*GIVEN RECORDS:*
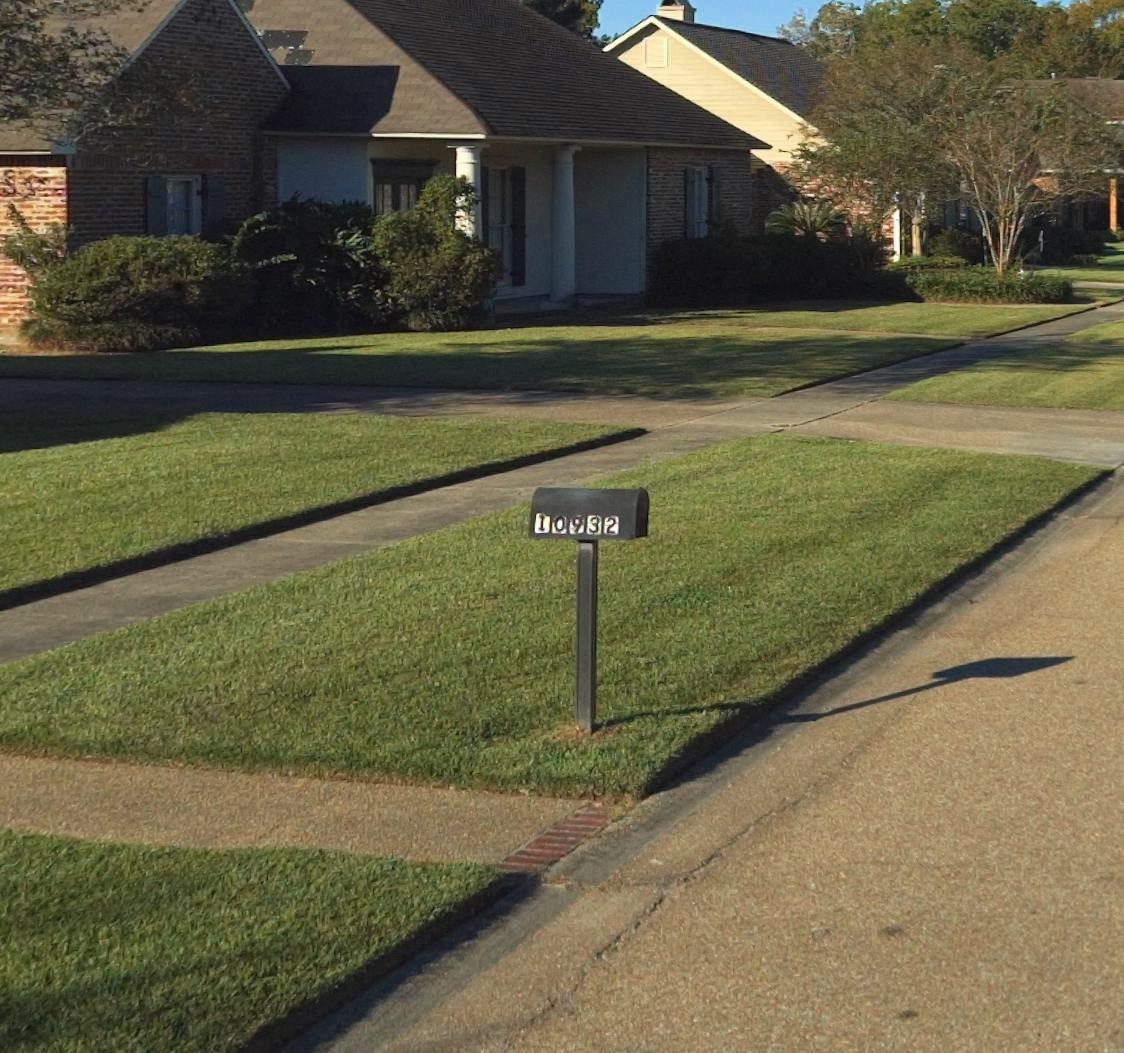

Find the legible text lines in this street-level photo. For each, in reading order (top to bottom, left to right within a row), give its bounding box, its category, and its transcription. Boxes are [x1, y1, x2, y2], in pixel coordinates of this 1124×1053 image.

[535, 511, 619, 536] StreetNumber: 10932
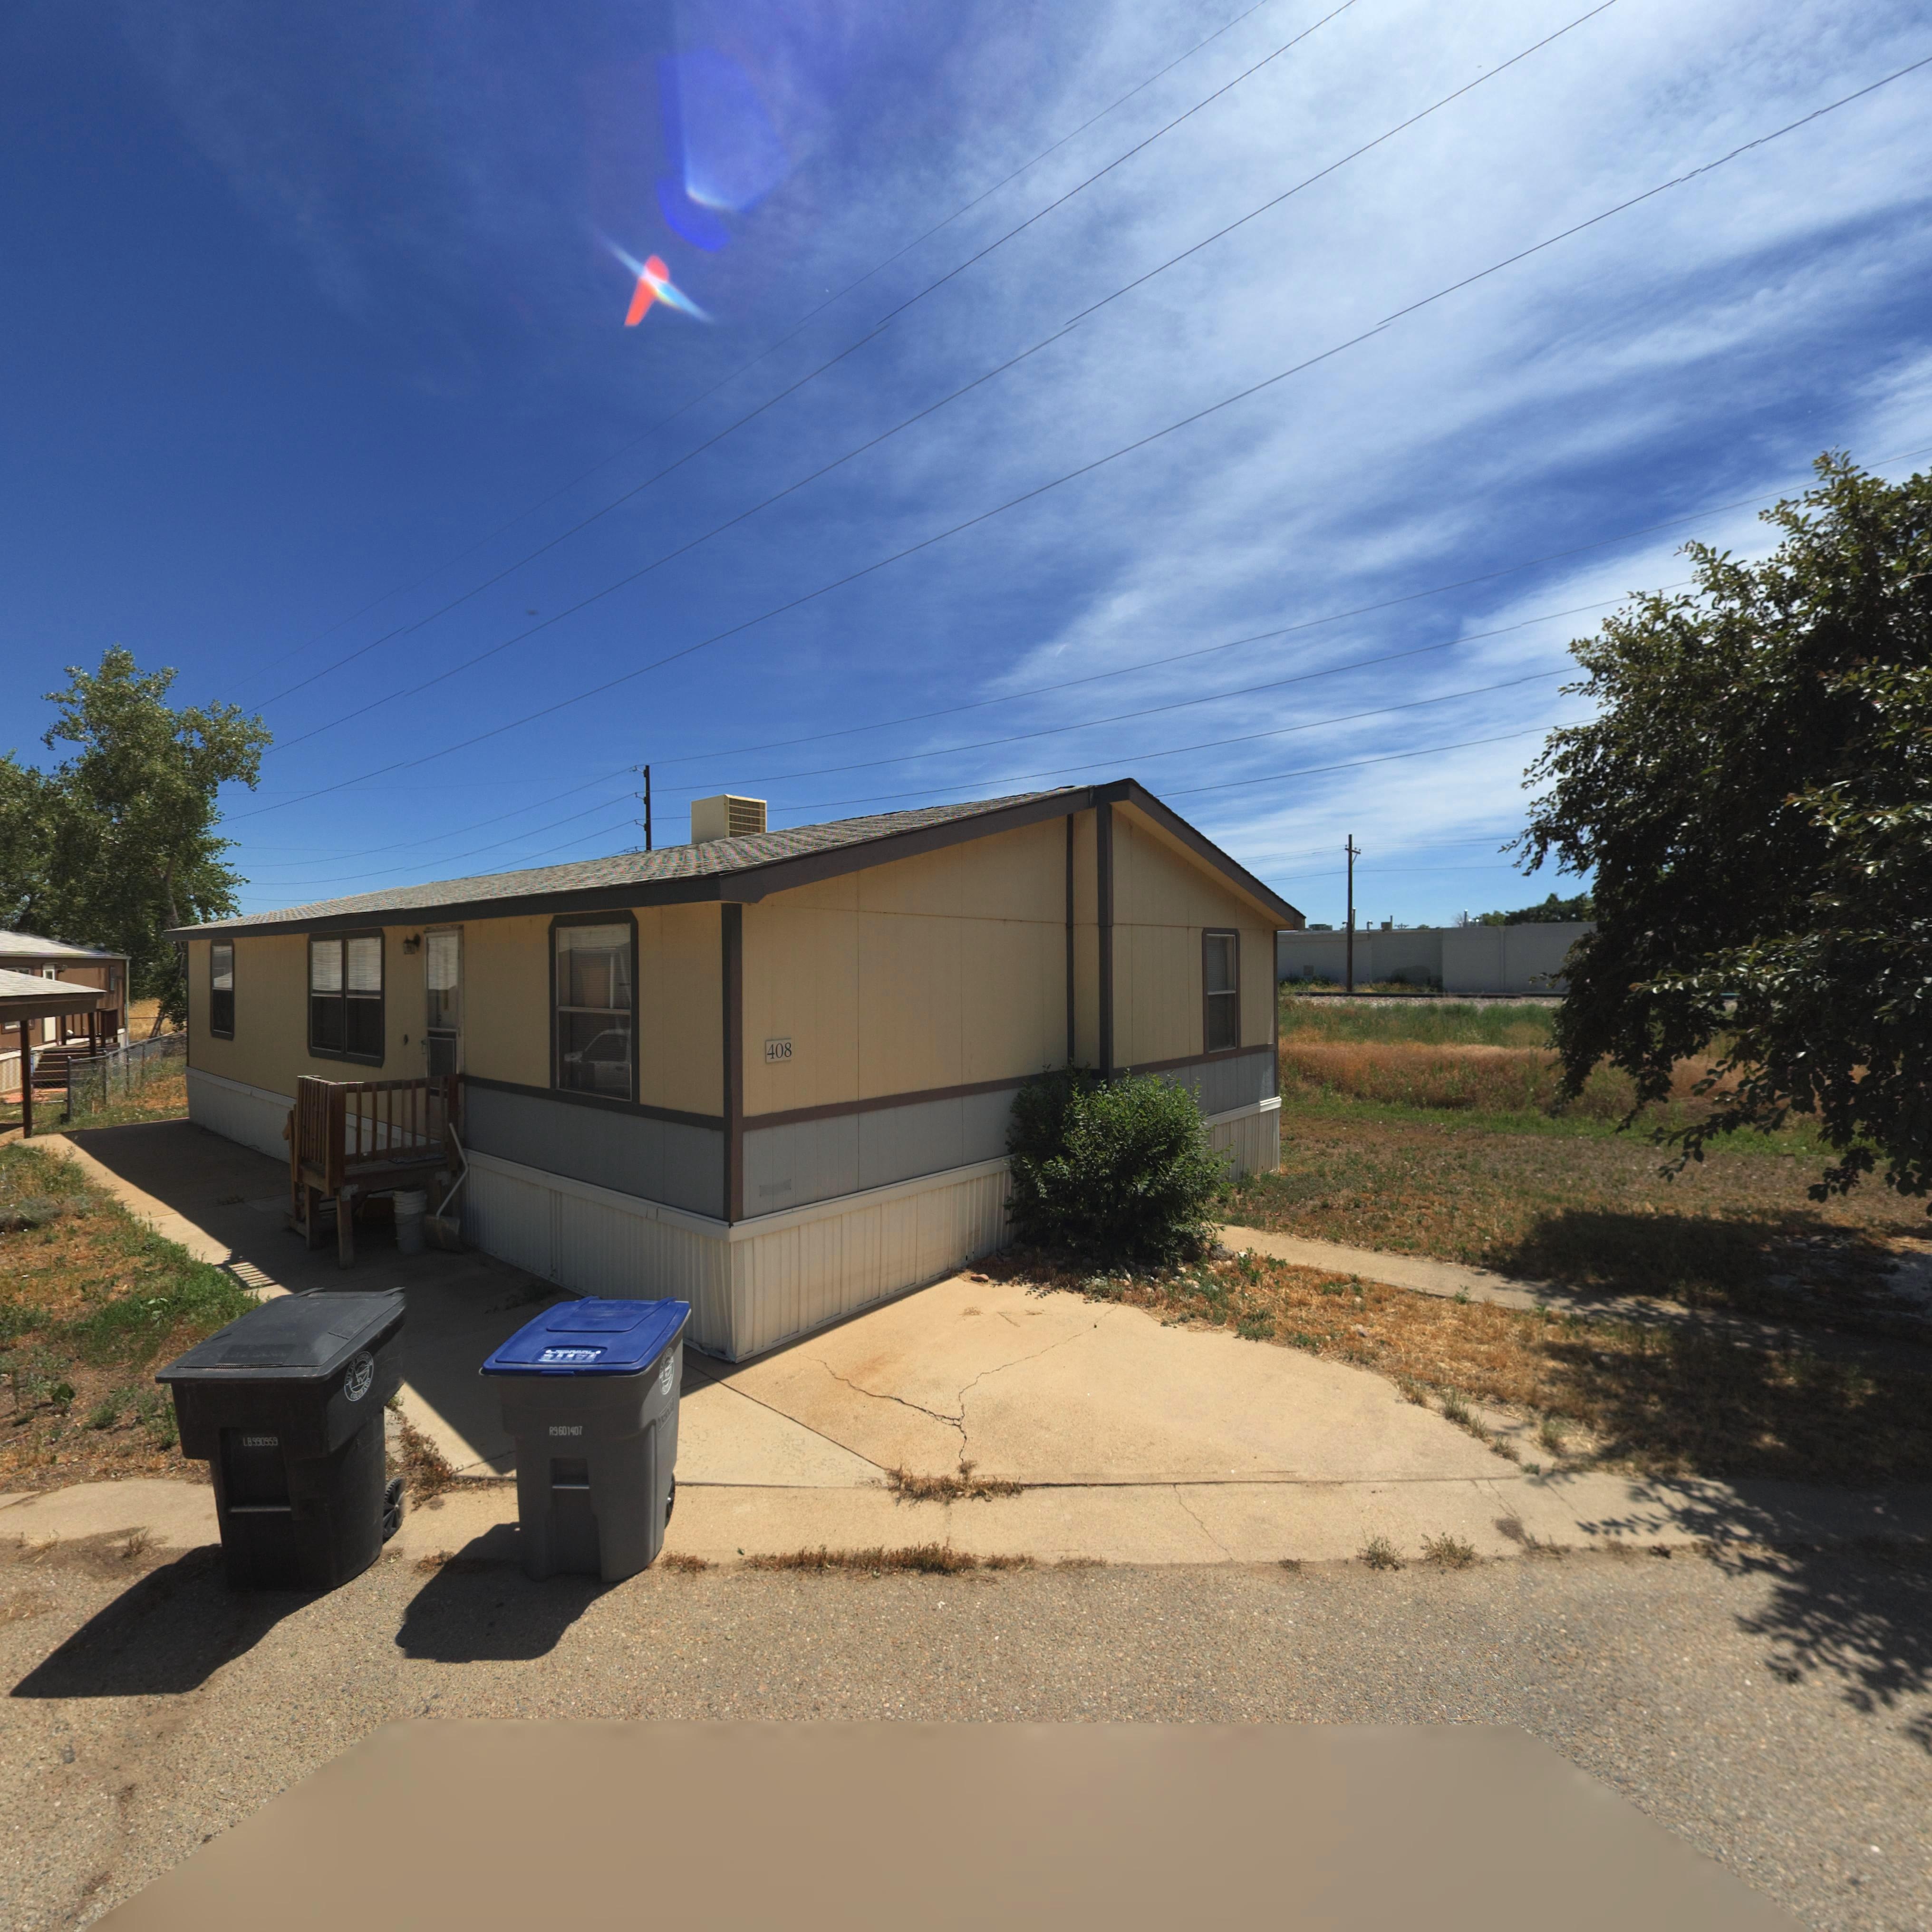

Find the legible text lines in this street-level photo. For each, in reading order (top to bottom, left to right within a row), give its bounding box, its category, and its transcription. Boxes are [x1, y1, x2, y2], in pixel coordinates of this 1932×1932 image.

[766, 1042, 792, 1059] StreetNumber: 408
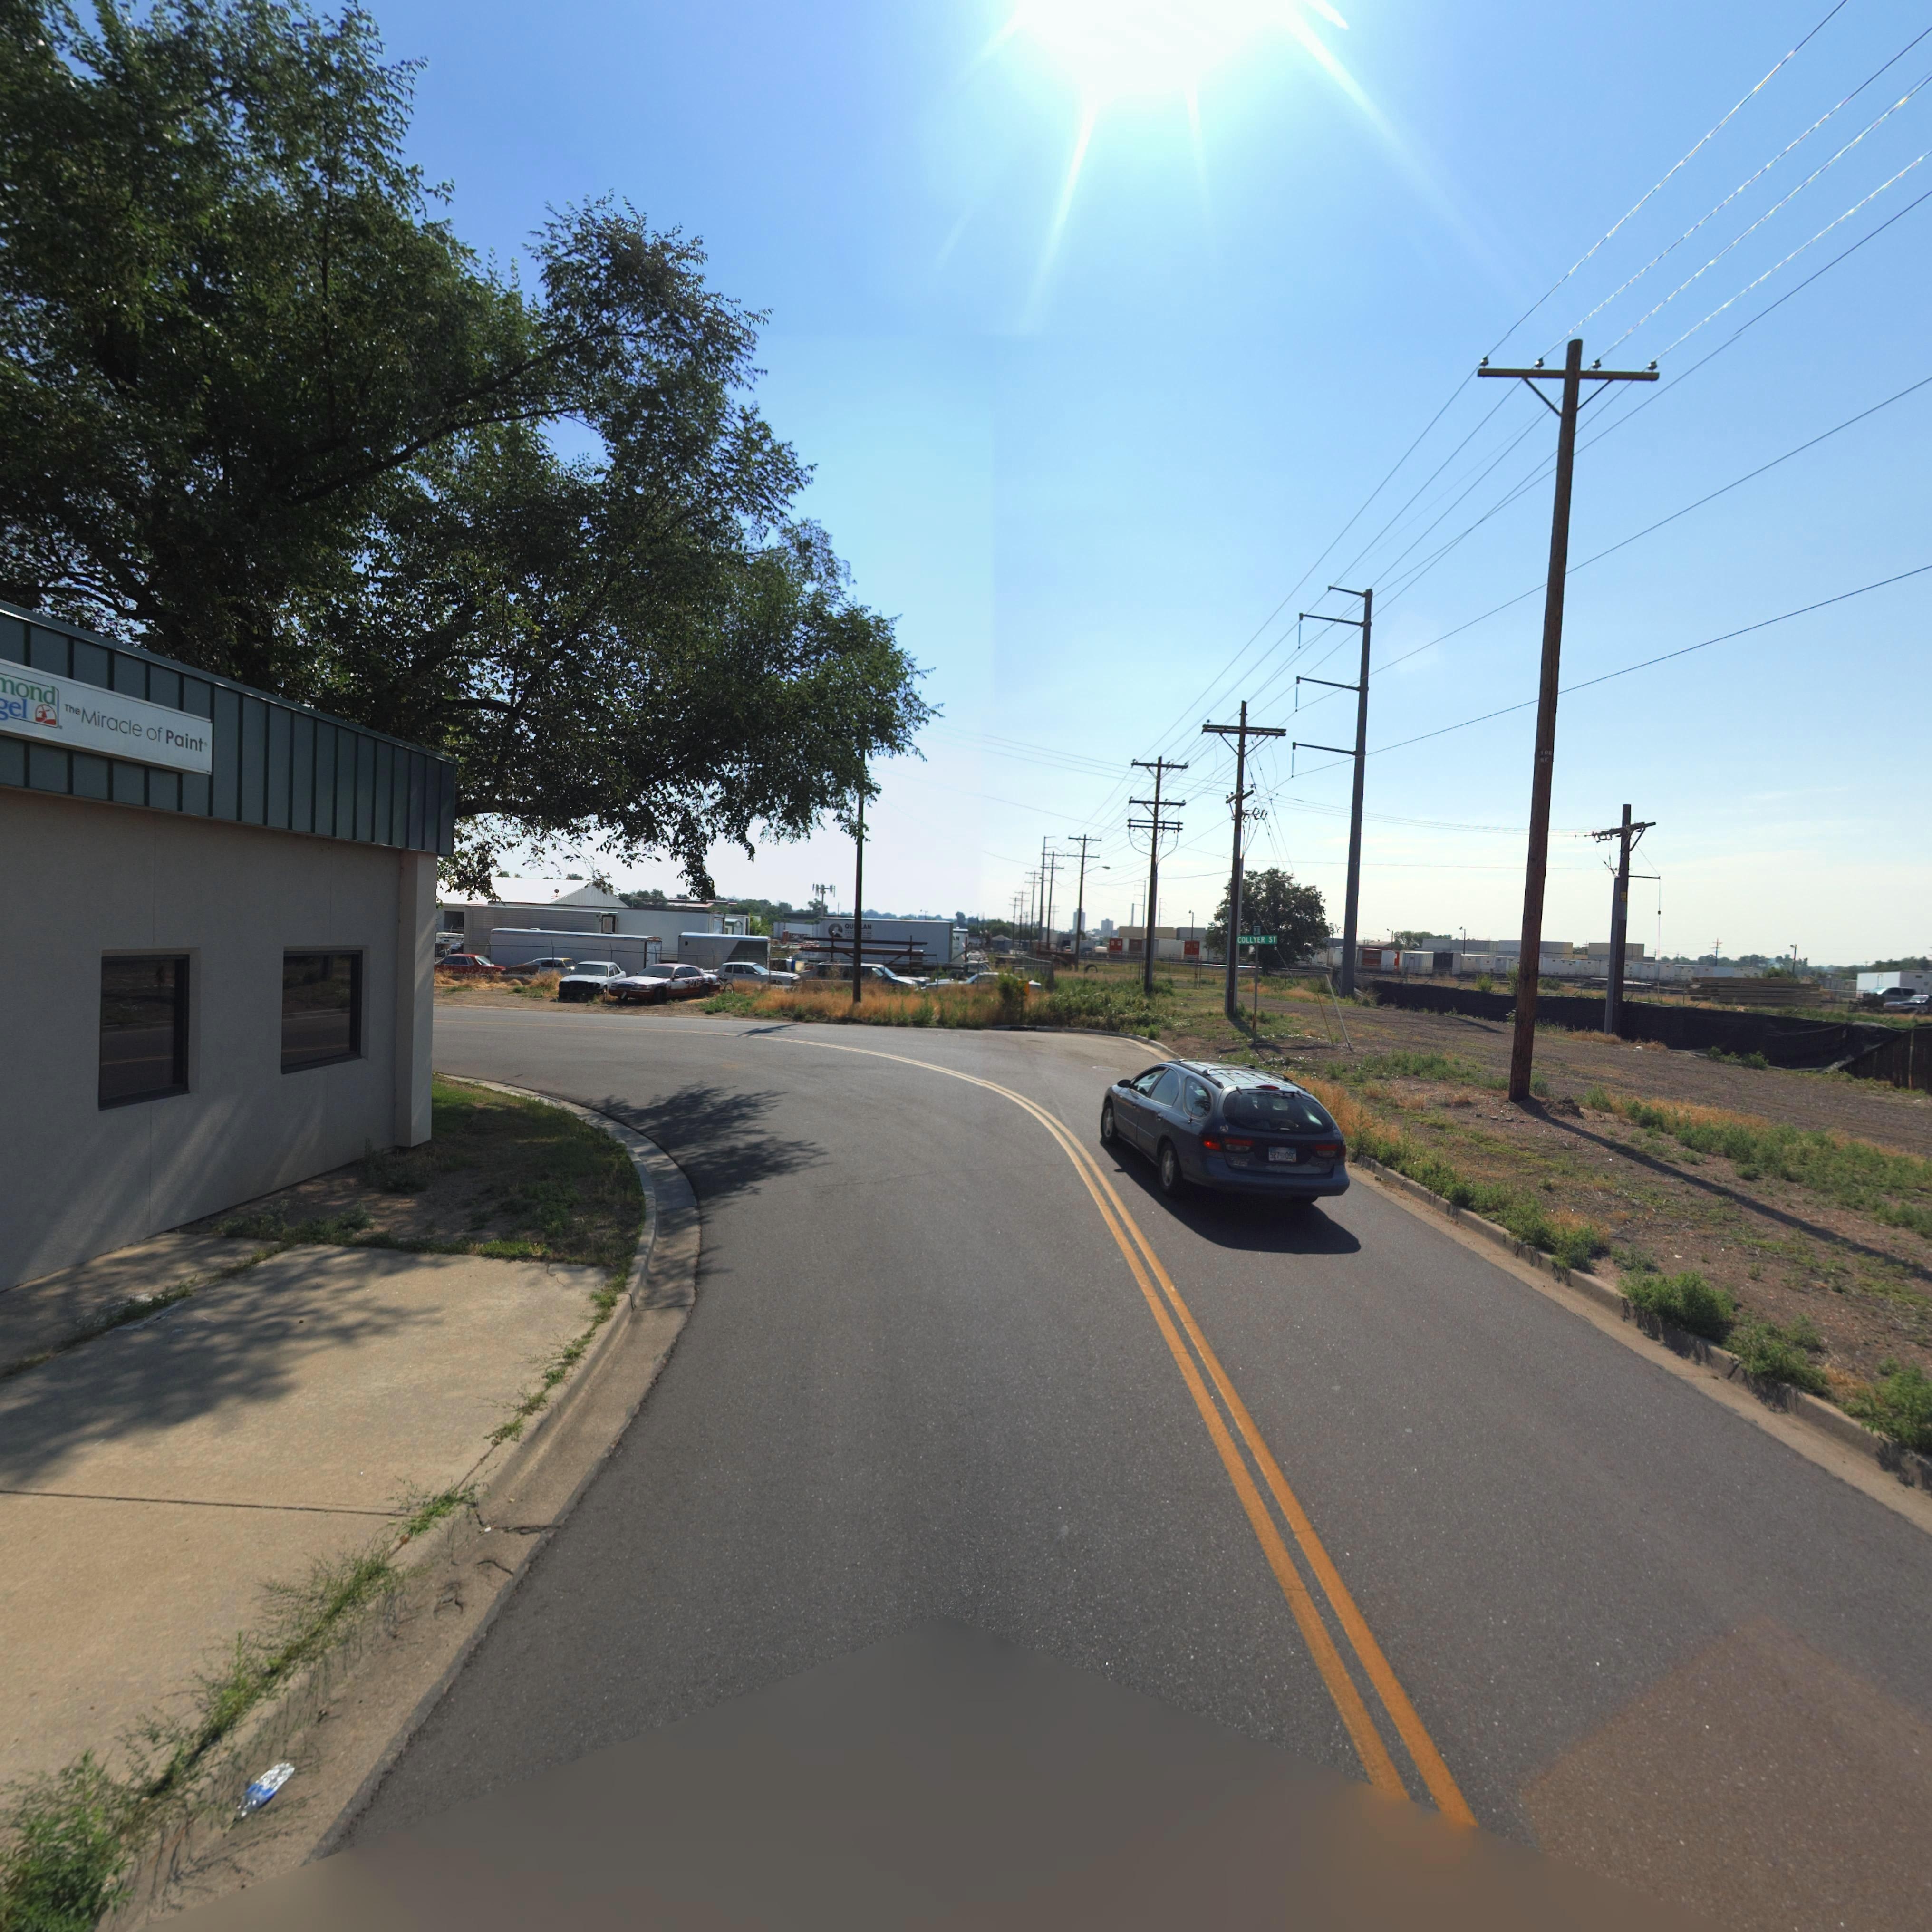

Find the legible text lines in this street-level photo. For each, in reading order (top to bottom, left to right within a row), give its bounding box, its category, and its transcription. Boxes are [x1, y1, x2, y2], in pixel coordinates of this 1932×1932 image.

[15, 682, 57, 706] BusinessName: ond
[8, 696, 29, 720] BusinessName: el
[64, 703, 81, 715] BusinessName: The
[80, 707, 204, 753] BusinessName: Miracle of Paint
[1253, 927, 1260, 934] BusinessName: 2** **
[1237, 936, 1276, 943] StreetName: COLLYER ST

*STATED GOAL:* Copy all of the lines above word for word, leaving out the pictures.

*RESPONSE BELOW:*
Find the legible text lines in this street-level photo. For each, in reading order (top to bottom, left to right within a row), give its bounding box, its category, and its transcription. Boxes are [x1, y1, x2, y2], in pixel coordinates of this 1124×1053 image.

[535, 511, 619, 536] StreetNumber: 10932

Find the legible text lines in this street-level photo. For each, in reading order (top to bottom, left to right within a row), give its bounding box, its category, and its transcription. Boxes are [x1, y1, x2, y2], in pixel coordinates of this 1932×1932 image.

[766, 1042, 792, 1059] StreetNumber: 408

Find the legible text lines in this street-level photo. For each, in reading order (top to bottom, left to right within a row), give its bounding box, its category, and its transcription. Boxes are [x1, y1, x2, y2], in pixel coordinates of this 1932×1932 image.

[15, 682, 57, 706] BusinessName: ond
[8, 696, 29, 720] BusinessName: el
[64, 703, 81, 715] BusinessName: The
[80, 707, 204, 753] BusinessName: Miracle of Paint
[1253, 927, 1260, 934] BusinessName: 2** **
[1237, 936, 1276, 943] StreetName: COLLYER ST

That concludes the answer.